Of all the entries below, retype only the lines from the one with "Document page, 2576x1449 pixels." through the one with "Rendered at 1500 by 1125 pixels.", exactly as they appear.
'''
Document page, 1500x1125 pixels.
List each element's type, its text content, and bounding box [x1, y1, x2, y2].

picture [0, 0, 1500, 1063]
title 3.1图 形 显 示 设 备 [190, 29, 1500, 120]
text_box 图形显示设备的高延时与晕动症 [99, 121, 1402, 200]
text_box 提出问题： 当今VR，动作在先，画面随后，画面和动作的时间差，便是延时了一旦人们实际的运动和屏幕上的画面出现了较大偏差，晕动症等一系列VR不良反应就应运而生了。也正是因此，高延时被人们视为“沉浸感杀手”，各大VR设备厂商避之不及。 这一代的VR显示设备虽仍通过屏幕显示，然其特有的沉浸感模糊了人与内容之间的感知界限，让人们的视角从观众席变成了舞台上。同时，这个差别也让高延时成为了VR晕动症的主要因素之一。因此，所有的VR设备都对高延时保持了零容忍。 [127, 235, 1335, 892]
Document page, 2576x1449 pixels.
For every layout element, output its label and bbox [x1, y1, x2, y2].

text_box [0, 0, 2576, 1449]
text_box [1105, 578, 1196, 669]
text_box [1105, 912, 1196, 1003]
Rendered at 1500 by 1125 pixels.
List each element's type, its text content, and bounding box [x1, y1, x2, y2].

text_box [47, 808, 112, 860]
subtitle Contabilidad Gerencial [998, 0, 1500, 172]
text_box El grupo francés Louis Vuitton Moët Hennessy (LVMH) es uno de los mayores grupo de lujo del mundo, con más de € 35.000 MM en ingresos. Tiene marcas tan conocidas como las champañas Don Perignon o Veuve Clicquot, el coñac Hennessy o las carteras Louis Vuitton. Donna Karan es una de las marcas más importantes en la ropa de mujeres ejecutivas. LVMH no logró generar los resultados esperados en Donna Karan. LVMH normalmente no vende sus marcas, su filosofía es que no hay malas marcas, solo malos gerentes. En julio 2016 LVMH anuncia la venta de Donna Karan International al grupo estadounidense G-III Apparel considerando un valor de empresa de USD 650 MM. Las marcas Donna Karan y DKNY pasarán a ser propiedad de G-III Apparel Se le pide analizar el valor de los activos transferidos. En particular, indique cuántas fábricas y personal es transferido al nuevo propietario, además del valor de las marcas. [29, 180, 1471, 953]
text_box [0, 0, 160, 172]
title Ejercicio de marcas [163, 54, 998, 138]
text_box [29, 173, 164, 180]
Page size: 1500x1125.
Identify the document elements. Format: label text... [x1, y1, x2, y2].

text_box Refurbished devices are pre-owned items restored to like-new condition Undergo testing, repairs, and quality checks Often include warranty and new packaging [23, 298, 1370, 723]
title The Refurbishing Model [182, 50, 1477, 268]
'''
◆ **TASK ANSWER**
Document page, 2576x1449 pixels.
For every layout element, output its label and bbox [x1, y1, x2, y2].

text_box [0, 0, 2576, 1449]
text_box [1105, 578, 1196, 669]
text_box [1105, 912, 1196, 1003]
Rendered at 1500 by 1125 pixels.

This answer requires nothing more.